Exercise description:
Put the lines of the rows below into a numbered list, leaving out blank lines and excluding the pictures.

-- start of Working data --

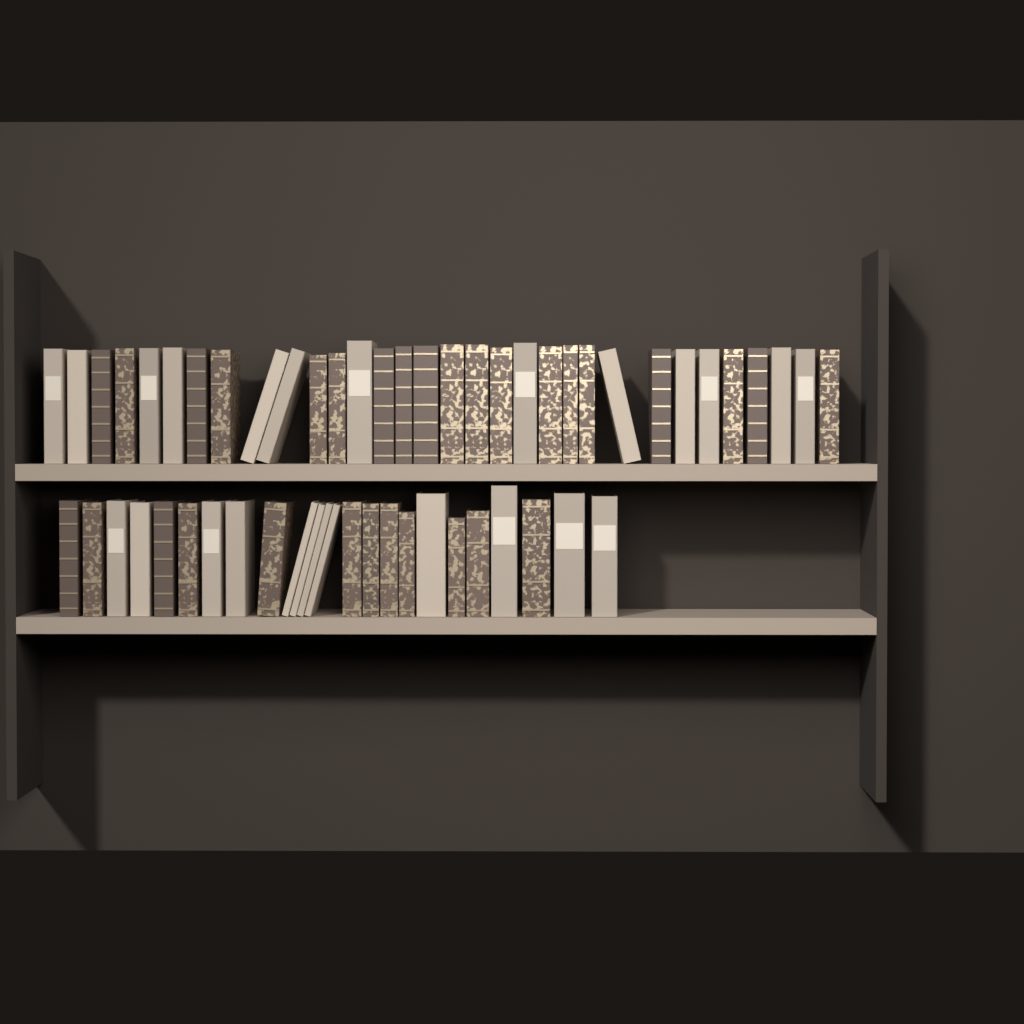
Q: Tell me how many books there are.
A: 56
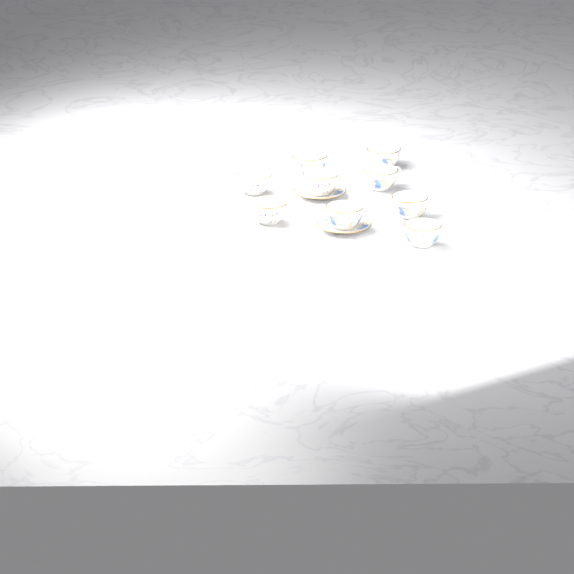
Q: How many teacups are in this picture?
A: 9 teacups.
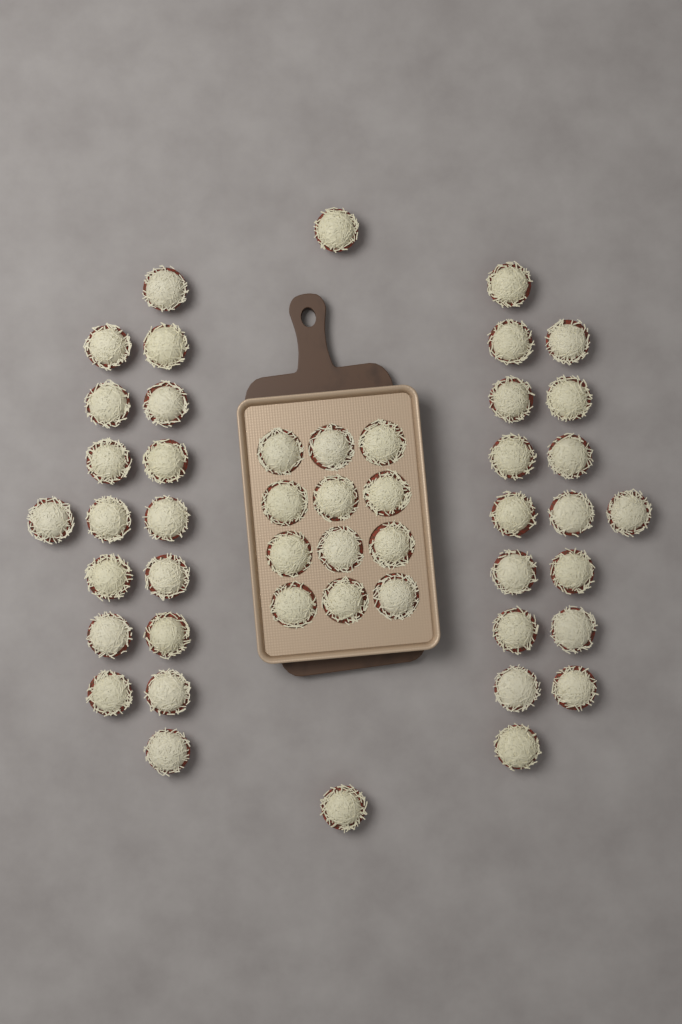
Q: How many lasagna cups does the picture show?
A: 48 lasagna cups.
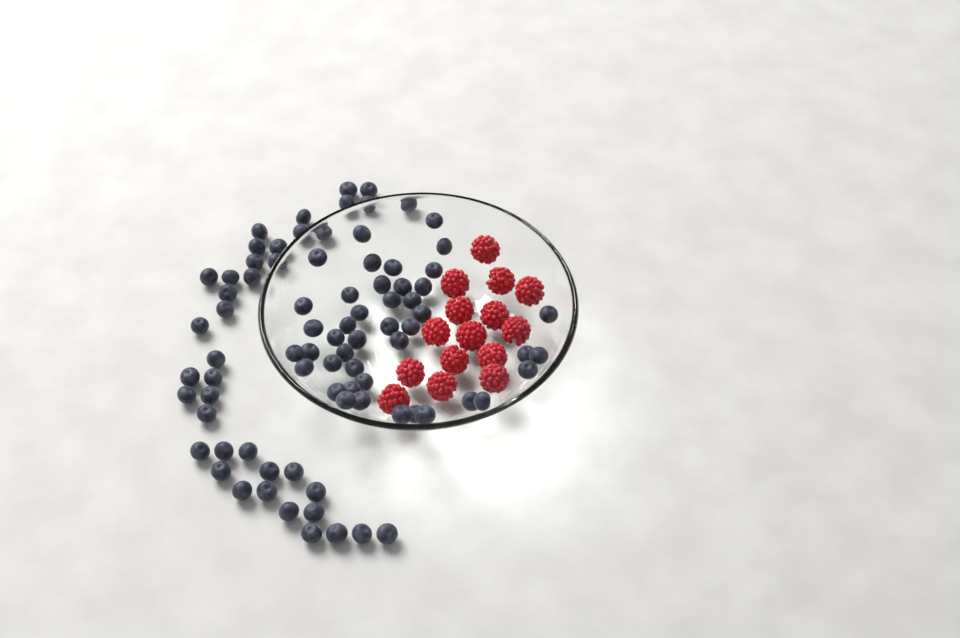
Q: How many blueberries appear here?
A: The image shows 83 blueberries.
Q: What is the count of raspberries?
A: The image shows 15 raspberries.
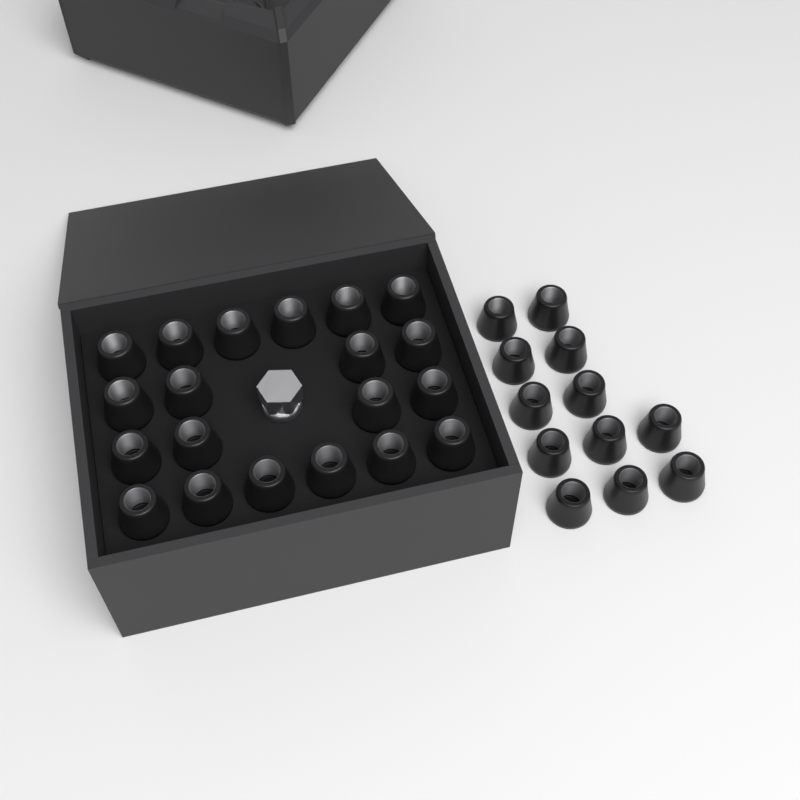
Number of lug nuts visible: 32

-- end of Working data --

Response for this exercise:
1. Q: Tell me how many books there are.
2. A: 56
3. Q: How many teacups are in this picture?
4. A: 9 teacups.
5. Q: How many lasagna cups does the picture show?
6. A: 48 lasagna cups.
7. Q: How many blueberries appear here?
8. A: The image shows 83 blueberries.
9. Q: What is the count of raspberries?
10. A: The image shows 15 raspberries.
11. Number of lug nuts visible: 32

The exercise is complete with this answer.